> Entries shown:
════
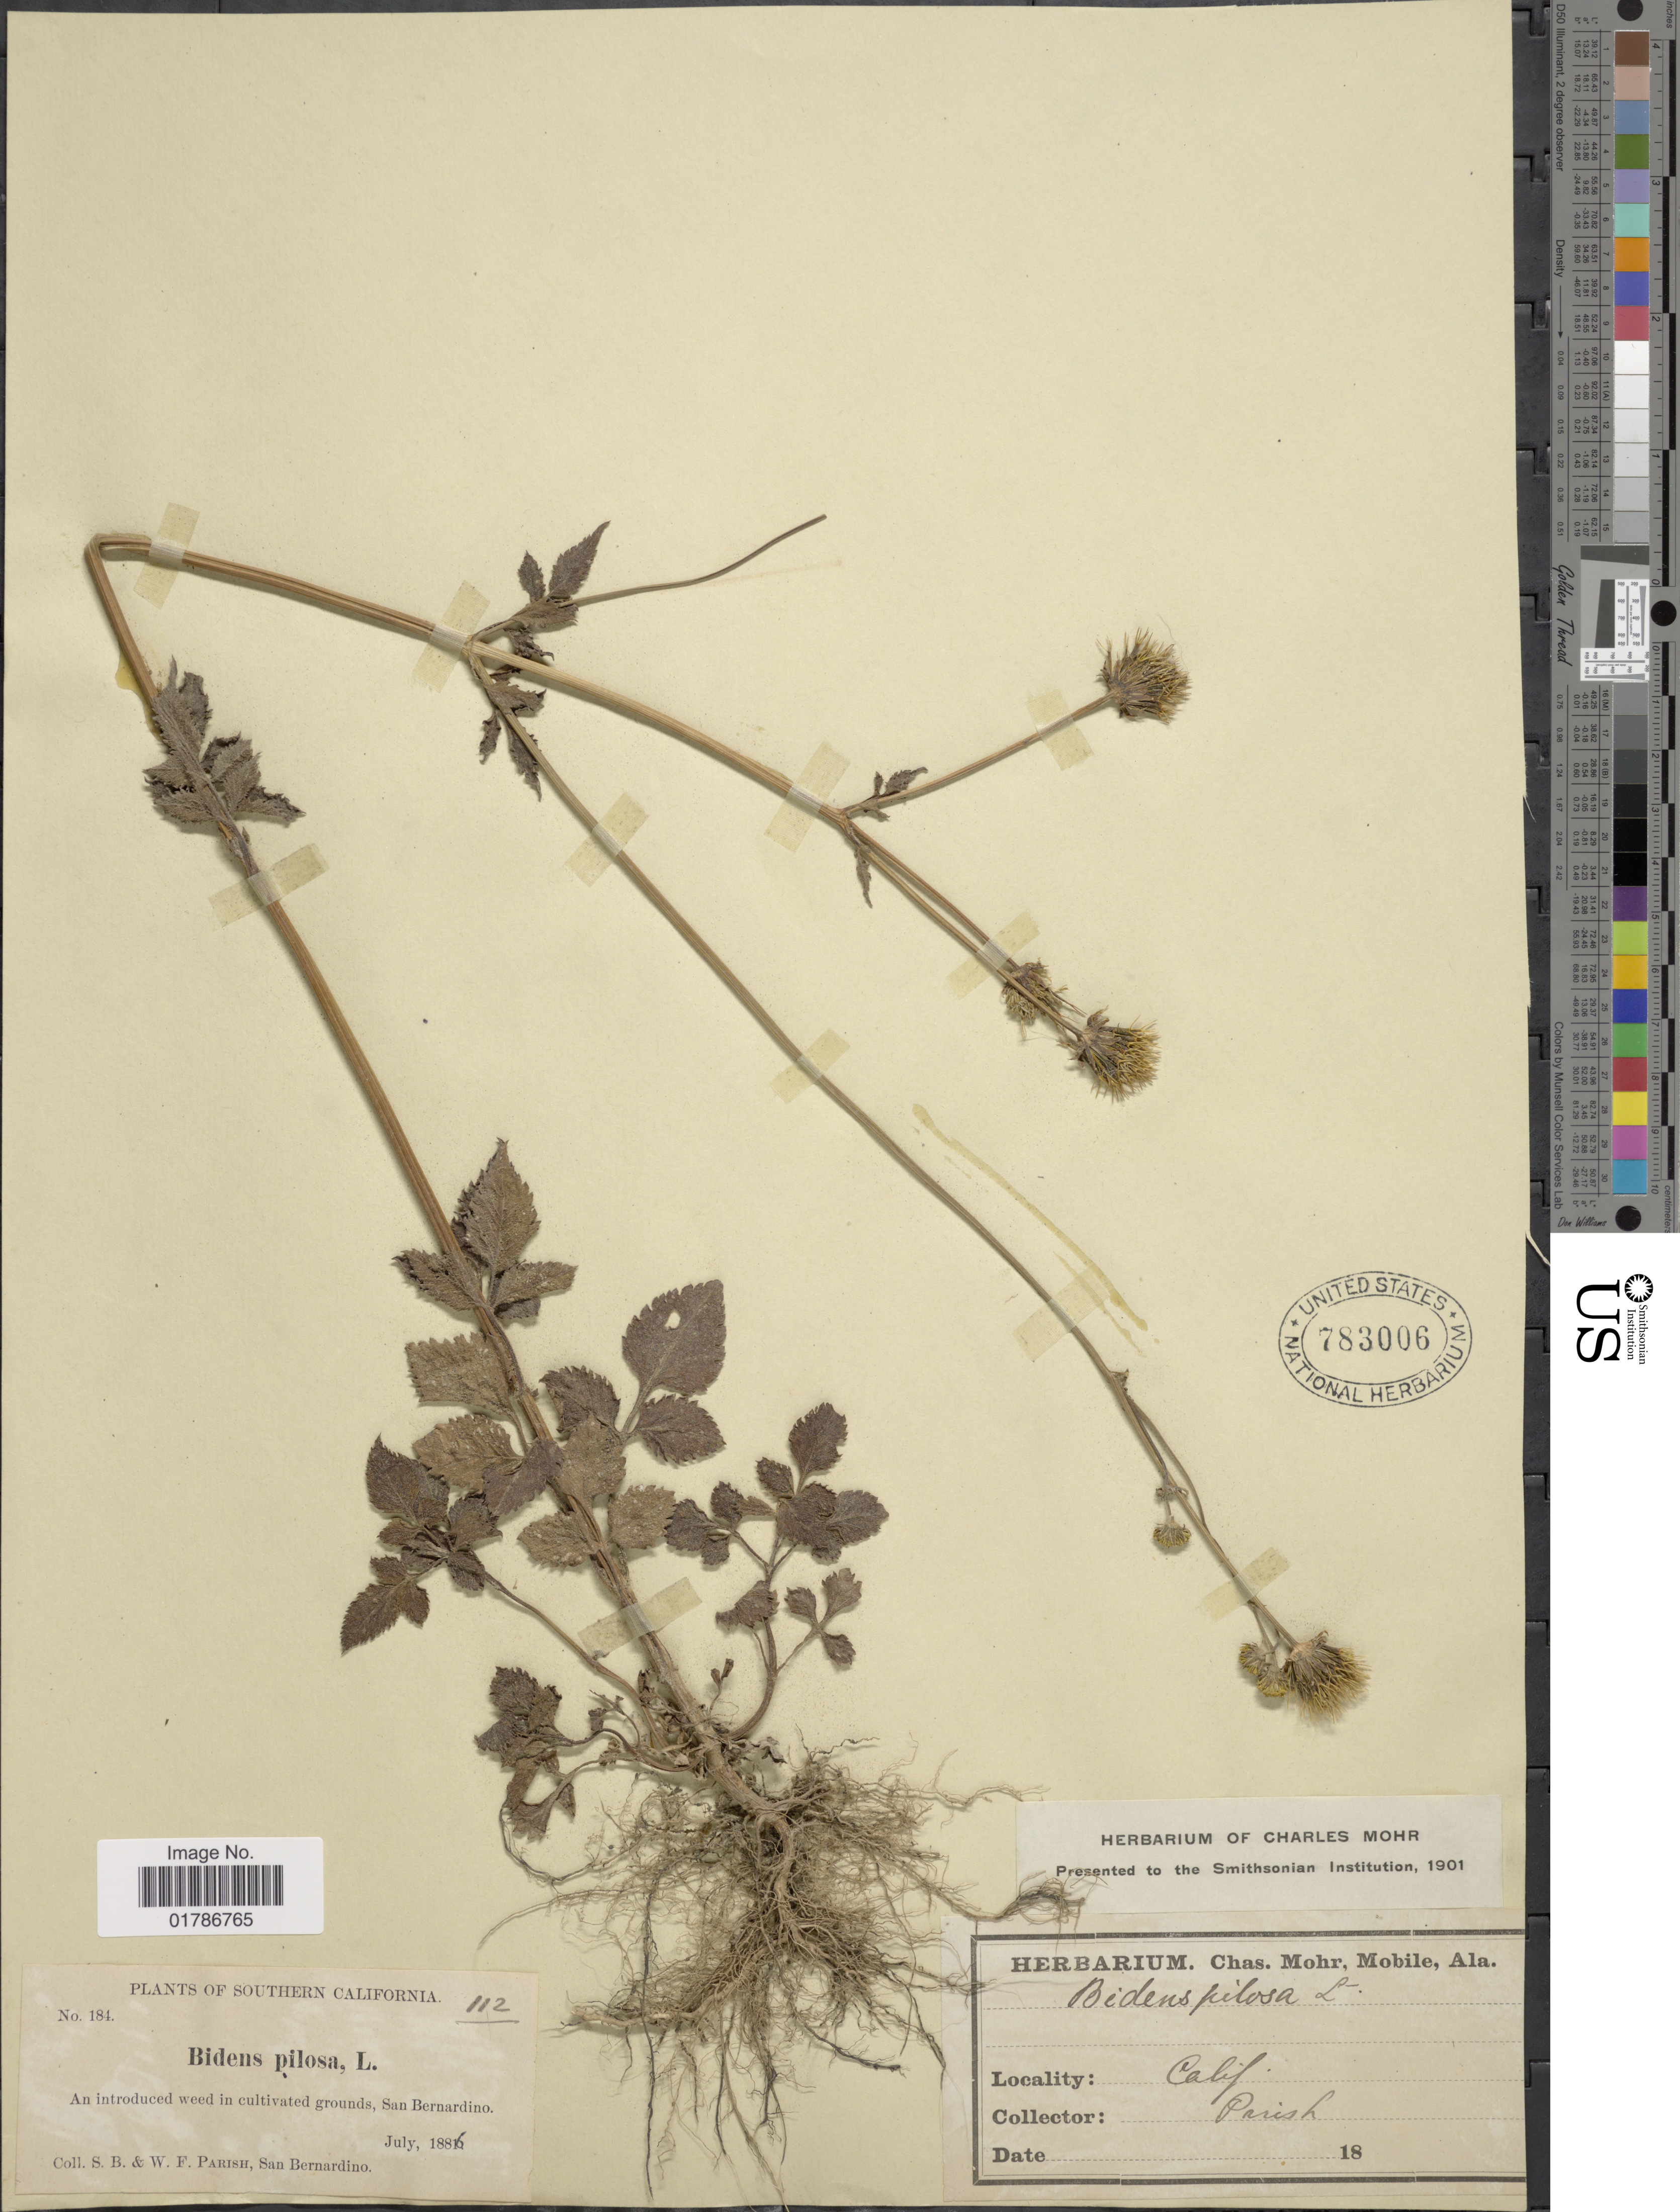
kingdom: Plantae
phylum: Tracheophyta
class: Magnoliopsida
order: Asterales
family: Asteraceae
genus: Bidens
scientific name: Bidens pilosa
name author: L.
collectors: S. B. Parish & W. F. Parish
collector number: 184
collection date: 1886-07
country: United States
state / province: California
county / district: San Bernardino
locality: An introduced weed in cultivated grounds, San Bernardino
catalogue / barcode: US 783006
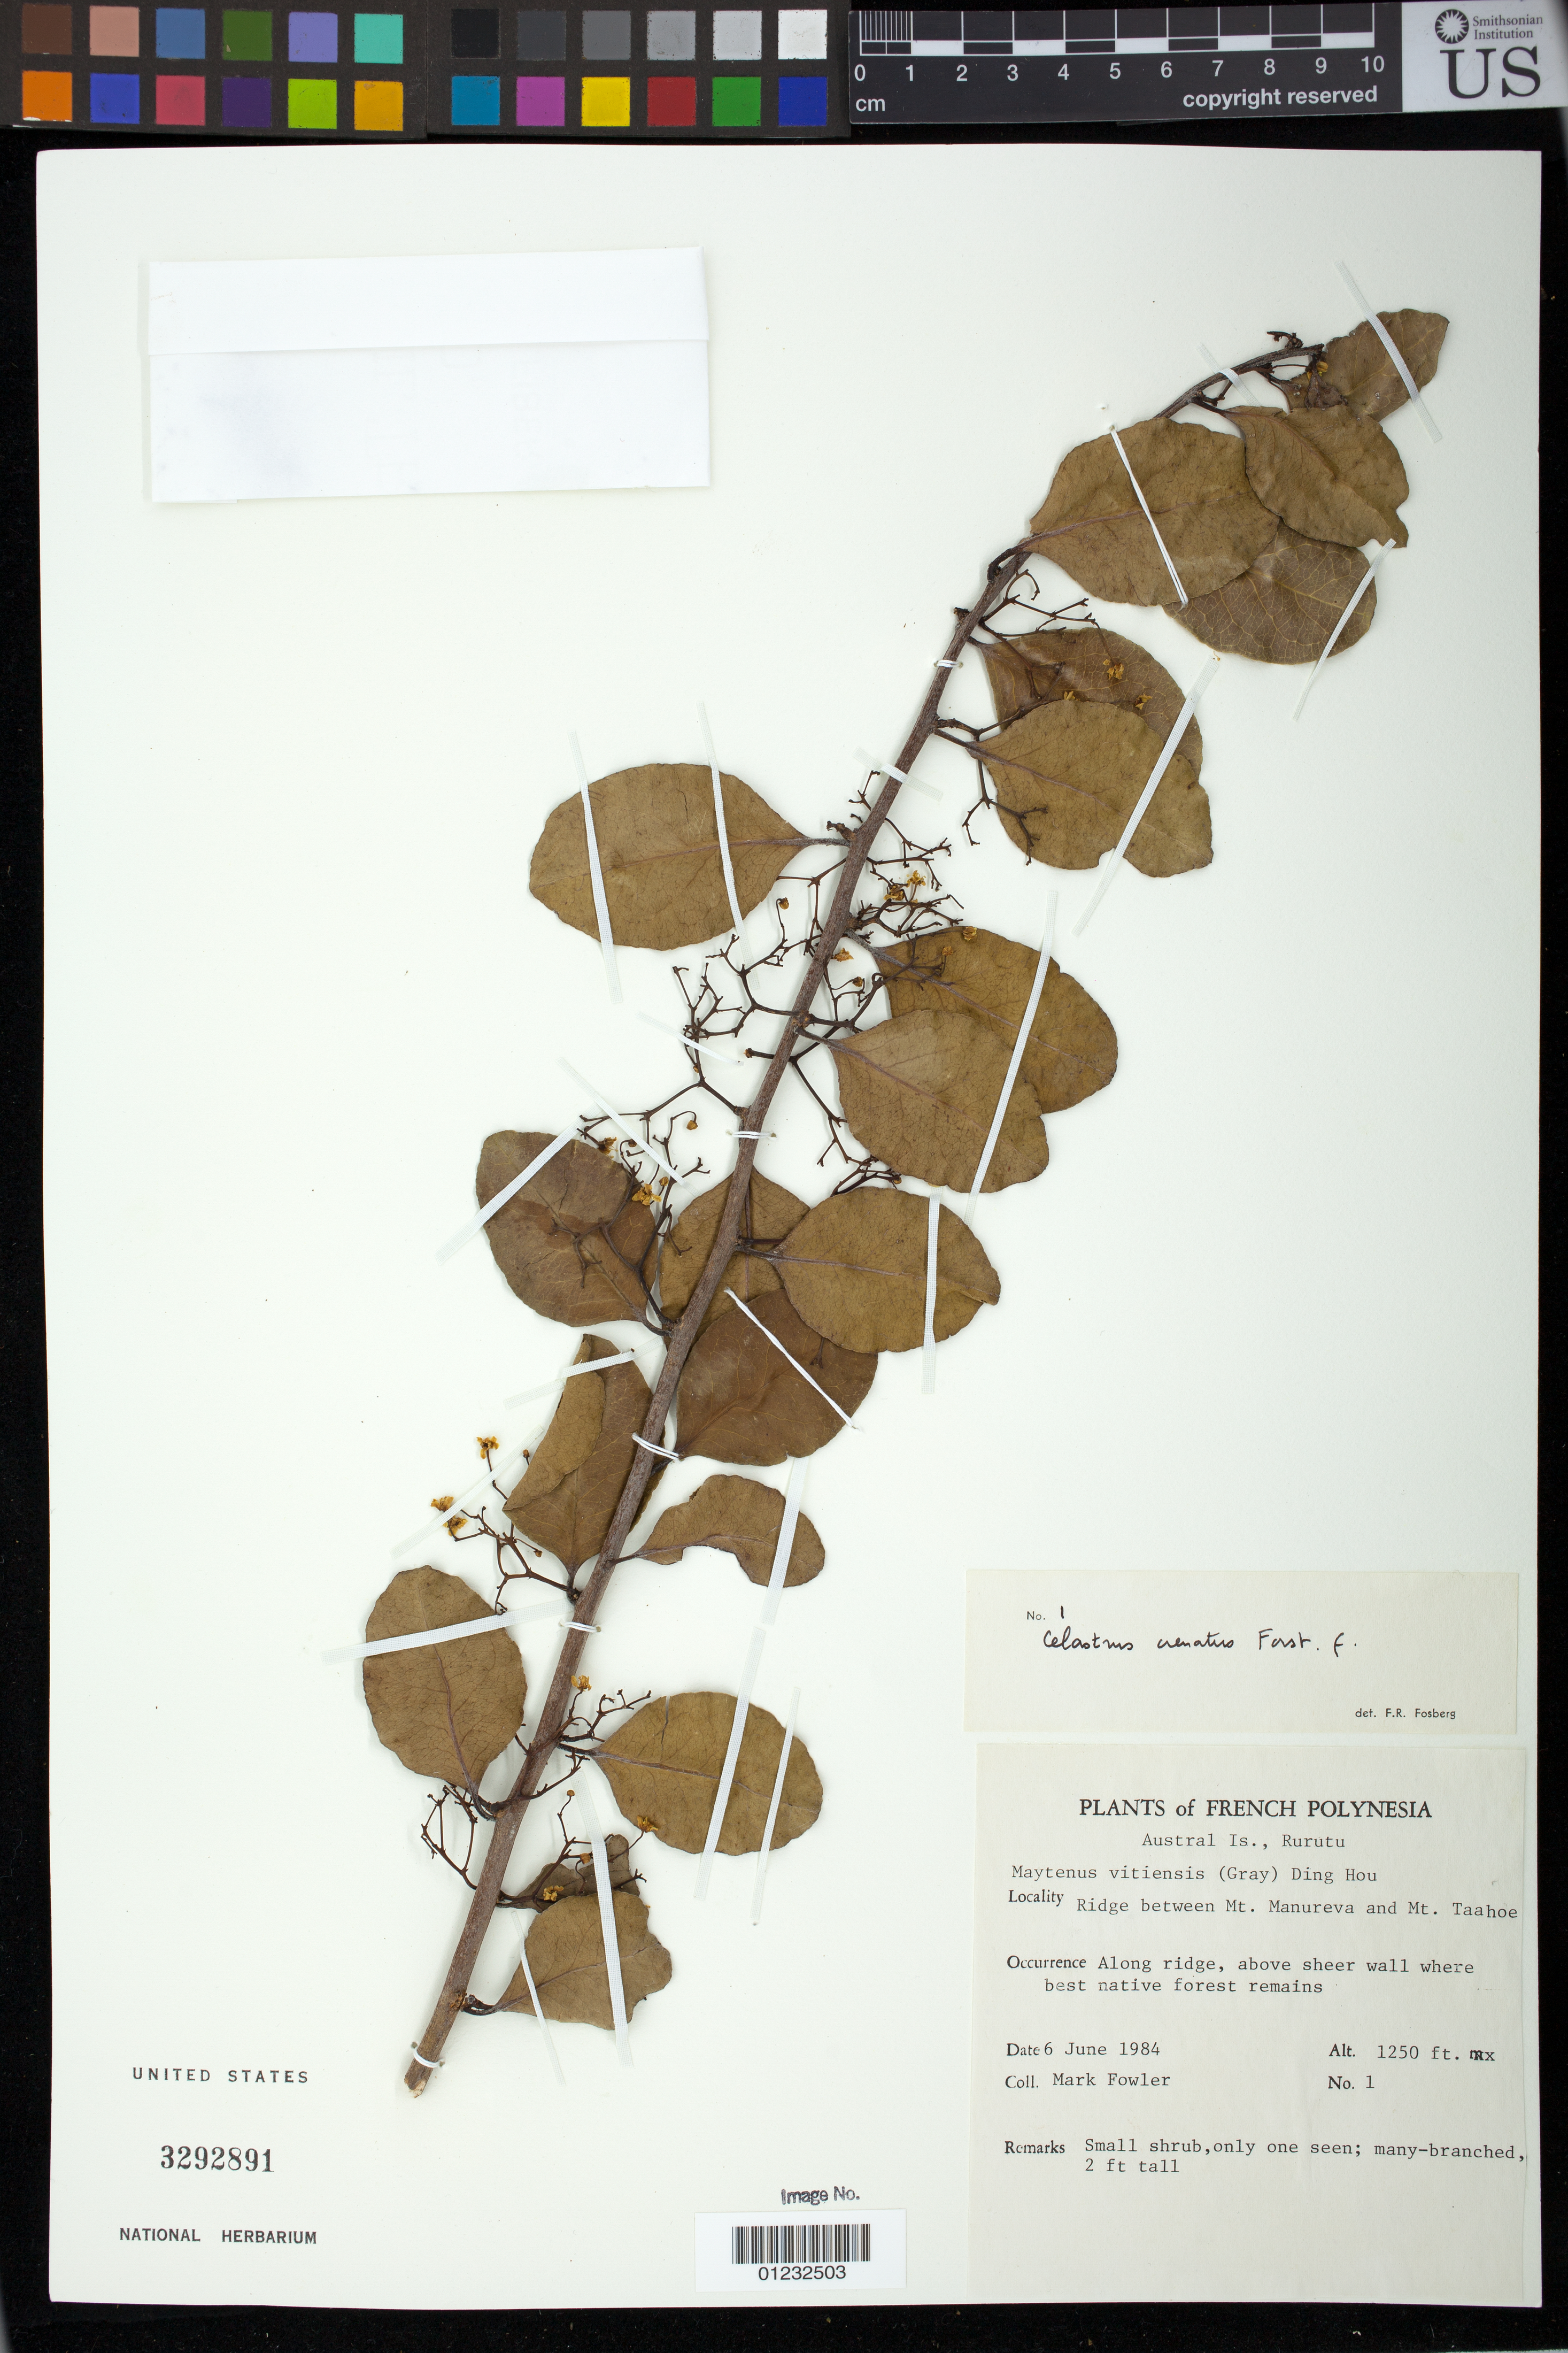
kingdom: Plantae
════
> Description of the task: Render the item lines above as a Markdown table with the columns "No." and "Item line", numbering each line and skipping blank lines. Leave the pictures out.

> Result for this task:
| No. | Item line |
|---|---|
| 1 | kingdom: Plantae |
| 2 | phylum: Tracheophyta |
| 3 | class: Magnoliopsida |
| 4 | order: Asterales |
| 5 | family: Asteraceae |
| 6 | genus: Bidens |
| 7 | scientific name: Bidens pilosa |
| 8 | name author: L. |
| 9 | collectors: S. B. Parish & W. F. Parish |
| 10 | collector number: 184 |
| 11 | collection date: 1886-07 |
| 12 | country: United States |
| 13 | state / province: California |
| 14 | county / district: San Bernardino |
| 15 | locality: An introduced weed in cultivated grounds, San Bernardino |
| 16 | catalogue / barcode: US 783006 |
| 17 | kingdom: Plantae |